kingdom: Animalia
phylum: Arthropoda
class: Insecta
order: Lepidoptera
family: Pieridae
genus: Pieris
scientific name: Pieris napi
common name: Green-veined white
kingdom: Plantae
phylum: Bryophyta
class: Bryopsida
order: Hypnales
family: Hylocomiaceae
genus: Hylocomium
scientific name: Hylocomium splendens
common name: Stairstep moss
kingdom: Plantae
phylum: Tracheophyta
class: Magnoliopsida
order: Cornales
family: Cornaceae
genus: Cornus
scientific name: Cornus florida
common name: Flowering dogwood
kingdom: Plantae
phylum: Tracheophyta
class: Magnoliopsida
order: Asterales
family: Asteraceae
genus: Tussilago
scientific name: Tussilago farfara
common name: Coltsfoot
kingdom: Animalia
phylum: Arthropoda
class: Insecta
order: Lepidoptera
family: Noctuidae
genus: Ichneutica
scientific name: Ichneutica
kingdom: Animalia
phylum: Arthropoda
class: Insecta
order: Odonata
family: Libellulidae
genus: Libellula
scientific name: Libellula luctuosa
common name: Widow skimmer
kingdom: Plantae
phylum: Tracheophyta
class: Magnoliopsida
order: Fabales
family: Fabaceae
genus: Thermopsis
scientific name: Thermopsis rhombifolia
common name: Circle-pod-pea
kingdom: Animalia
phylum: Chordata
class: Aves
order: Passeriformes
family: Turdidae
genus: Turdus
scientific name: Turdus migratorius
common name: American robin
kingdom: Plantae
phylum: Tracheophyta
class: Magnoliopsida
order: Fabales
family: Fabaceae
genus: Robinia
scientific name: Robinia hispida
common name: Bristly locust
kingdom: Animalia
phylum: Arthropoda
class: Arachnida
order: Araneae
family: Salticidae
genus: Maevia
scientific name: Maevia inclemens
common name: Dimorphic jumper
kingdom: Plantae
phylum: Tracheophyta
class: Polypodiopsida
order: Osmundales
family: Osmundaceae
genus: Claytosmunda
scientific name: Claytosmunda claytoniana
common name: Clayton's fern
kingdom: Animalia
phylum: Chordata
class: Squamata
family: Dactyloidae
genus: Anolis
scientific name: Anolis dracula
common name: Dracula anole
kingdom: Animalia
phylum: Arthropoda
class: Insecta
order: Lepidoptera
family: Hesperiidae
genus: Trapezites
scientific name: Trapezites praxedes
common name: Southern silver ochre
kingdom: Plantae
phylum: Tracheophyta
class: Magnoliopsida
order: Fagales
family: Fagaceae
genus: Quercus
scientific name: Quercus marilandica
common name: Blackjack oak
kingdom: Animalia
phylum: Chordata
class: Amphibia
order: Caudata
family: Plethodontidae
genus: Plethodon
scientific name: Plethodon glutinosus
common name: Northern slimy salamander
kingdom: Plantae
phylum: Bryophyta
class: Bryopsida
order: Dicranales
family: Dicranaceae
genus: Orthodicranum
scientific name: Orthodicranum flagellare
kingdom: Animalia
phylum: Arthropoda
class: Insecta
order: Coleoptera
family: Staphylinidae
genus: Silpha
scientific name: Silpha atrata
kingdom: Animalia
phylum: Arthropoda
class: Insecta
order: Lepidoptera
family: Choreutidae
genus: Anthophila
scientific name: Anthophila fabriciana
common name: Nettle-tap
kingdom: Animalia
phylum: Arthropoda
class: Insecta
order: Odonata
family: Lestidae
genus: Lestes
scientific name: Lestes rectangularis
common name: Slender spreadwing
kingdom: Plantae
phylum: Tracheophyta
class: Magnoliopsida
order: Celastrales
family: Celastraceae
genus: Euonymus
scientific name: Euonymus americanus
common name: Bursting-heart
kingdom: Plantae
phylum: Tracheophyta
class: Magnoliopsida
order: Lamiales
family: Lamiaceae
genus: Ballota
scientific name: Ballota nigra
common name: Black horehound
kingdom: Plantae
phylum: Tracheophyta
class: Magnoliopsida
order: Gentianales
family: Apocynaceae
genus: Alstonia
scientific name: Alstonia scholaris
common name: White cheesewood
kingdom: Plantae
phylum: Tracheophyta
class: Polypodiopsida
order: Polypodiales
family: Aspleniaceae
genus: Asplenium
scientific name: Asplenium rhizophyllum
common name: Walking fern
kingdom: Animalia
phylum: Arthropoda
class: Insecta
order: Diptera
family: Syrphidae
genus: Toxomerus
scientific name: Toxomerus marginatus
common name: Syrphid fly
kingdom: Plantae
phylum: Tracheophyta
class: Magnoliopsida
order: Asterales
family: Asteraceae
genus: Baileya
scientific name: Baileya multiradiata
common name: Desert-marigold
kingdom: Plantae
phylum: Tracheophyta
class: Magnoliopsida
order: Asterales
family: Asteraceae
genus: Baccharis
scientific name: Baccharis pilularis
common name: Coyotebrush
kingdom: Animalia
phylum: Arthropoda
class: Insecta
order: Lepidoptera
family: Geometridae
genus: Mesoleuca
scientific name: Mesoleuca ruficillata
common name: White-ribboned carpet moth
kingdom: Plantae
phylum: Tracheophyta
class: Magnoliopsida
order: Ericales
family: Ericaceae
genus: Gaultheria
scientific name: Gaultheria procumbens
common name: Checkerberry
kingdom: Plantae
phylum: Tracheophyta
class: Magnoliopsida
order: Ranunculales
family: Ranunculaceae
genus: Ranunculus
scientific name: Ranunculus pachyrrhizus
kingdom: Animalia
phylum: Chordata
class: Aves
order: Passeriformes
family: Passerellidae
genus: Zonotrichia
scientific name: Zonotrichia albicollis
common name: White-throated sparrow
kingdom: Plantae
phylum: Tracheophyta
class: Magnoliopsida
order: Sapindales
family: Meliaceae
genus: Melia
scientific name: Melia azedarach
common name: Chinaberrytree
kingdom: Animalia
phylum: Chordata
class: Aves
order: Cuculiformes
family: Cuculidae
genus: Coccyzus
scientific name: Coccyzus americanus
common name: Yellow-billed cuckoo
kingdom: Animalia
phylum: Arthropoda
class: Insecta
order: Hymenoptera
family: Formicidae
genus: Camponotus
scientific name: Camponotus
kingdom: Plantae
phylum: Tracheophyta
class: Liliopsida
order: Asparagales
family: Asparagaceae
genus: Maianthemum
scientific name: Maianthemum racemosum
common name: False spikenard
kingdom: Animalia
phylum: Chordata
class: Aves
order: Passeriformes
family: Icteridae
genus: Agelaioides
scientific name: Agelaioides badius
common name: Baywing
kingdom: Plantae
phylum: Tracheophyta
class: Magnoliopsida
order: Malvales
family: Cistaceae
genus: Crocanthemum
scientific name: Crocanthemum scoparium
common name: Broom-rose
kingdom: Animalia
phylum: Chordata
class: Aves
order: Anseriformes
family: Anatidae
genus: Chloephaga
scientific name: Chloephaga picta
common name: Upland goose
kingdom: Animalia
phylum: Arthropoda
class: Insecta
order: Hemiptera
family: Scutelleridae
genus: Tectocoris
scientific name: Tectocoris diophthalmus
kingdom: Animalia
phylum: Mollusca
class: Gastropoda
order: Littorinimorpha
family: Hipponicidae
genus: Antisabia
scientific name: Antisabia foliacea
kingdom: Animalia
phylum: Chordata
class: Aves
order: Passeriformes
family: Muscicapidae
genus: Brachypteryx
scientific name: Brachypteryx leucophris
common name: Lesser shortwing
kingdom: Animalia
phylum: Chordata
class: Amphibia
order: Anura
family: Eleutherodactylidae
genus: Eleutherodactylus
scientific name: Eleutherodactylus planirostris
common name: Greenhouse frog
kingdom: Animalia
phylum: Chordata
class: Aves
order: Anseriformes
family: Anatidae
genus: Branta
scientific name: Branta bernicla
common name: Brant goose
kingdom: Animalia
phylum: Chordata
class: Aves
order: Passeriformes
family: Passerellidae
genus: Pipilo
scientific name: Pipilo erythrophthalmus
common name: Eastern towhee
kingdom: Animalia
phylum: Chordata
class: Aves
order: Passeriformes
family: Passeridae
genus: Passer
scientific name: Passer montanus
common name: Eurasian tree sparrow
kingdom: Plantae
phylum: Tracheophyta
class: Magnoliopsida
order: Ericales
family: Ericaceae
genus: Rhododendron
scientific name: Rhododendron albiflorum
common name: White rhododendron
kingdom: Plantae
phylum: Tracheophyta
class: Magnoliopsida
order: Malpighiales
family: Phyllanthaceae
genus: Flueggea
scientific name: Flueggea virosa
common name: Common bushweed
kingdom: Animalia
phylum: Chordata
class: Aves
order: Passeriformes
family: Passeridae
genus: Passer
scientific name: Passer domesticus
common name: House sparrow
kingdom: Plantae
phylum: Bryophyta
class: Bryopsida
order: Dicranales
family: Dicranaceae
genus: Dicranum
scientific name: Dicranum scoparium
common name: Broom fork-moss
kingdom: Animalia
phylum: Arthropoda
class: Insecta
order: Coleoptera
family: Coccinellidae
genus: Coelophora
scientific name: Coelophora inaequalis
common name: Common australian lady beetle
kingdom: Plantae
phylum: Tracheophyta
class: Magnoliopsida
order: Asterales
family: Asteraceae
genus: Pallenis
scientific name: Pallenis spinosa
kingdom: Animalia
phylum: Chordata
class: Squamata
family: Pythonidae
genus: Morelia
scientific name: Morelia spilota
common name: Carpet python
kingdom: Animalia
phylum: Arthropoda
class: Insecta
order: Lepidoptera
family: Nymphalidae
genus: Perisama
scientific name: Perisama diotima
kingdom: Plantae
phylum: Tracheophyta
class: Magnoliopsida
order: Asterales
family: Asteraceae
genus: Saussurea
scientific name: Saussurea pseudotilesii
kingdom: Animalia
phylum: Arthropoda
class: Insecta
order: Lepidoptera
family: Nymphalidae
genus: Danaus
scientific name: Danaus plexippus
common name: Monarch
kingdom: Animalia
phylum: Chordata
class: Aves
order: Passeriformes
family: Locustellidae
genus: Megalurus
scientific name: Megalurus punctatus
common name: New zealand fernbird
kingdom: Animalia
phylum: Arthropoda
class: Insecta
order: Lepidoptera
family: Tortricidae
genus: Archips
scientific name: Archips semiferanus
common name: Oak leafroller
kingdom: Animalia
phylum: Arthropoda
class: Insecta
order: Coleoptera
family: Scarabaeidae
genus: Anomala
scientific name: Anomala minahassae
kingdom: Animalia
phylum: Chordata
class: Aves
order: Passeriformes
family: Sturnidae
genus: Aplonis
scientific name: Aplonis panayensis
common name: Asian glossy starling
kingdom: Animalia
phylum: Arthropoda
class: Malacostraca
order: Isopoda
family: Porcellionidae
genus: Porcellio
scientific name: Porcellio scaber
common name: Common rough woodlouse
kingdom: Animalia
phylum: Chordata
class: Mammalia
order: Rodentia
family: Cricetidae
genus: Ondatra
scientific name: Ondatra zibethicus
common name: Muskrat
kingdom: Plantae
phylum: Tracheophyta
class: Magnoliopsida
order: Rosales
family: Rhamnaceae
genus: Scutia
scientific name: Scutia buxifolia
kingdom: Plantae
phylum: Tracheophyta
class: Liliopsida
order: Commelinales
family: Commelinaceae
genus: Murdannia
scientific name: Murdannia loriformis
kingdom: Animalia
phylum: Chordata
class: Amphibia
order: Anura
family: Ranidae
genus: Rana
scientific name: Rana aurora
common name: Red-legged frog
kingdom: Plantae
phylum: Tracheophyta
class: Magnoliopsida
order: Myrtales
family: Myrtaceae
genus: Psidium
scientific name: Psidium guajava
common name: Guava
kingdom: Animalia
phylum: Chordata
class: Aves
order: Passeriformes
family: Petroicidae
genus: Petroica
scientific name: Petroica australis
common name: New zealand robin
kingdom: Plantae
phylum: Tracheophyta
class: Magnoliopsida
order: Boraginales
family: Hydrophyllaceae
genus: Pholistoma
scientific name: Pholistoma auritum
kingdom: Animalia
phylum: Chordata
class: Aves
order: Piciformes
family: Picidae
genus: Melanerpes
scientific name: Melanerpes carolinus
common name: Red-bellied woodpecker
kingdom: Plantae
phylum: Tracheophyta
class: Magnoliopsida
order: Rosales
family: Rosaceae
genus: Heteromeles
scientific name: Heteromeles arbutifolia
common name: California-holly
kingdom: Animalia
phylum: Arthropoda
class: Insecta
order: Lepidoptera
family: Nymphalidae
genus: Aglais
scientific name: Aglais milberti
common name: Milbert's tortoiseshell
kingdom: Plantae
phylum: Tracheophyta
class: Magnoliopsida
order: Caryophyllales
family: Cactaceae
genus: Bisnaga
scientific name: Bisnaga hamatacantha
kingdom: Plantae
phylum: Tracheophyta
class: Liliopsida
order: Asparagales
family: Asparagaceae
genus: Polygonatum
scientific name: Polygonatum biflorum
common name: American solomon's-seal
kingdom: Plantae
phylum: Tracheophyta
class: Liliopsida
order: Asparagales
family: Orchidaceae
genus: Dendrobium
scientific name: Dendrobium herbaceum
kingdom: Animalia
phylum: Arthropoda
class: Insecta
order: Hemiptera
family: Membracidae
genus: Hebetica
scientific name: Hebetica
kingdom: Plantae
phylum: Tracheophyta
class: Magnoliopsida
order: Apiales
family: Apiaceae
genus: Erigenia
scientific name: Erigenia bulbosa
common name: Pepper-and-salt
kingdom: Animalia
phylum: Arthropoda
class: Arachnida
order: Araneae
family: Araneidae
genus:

━━━━━━━━━━━━━━━━━━━━

What you are asked to do
Copy the records word for word, everything from their first line down to the line containing "scientific name: Libellula luctuosa", including that line.

Answer
kingdom: Animalia
phylum: Arthropoda
class: Insecta
order: Lepidoptera
family: Pieridae
genus: Pieris
scientific name: Pieris napi
common name: Green-veined white
kingdom: Plantae
phylum: Bryophyta
class: Bryopsida
order: Hypnales
family: Hylocomiaceae
genus: Hylocomium
scientific name: Hylocomium splendens
common name: Stairstep moss
kingdom: Plantae
phylum: Tracheophyta
class: Magnoliopsida
order: Cornales
family: Cornaceae
genus: Cornus
scientific name: Cornus florida
common name: Flowering dogwood
kingdom: Plantae
phylum: Tracheophyta
class: Magnoliopsida
order: Asterales
family: Asteraceae
genus: Tussilago
scientific name: Tussilago farfara
common name: Coltsfoot
kingdom: Animalia
phylum: Arthropoda
class: Insecta
order: Lepidoptera
family: Noctuidae
genus: Ichneutica
scientific name: Ichneutica
kingdom: Animalia
phylum: Arthropoda
class: Insecta
order: Odonata
family: Libellulidae
genus: Libellula
scientific name: Libellula luctuosa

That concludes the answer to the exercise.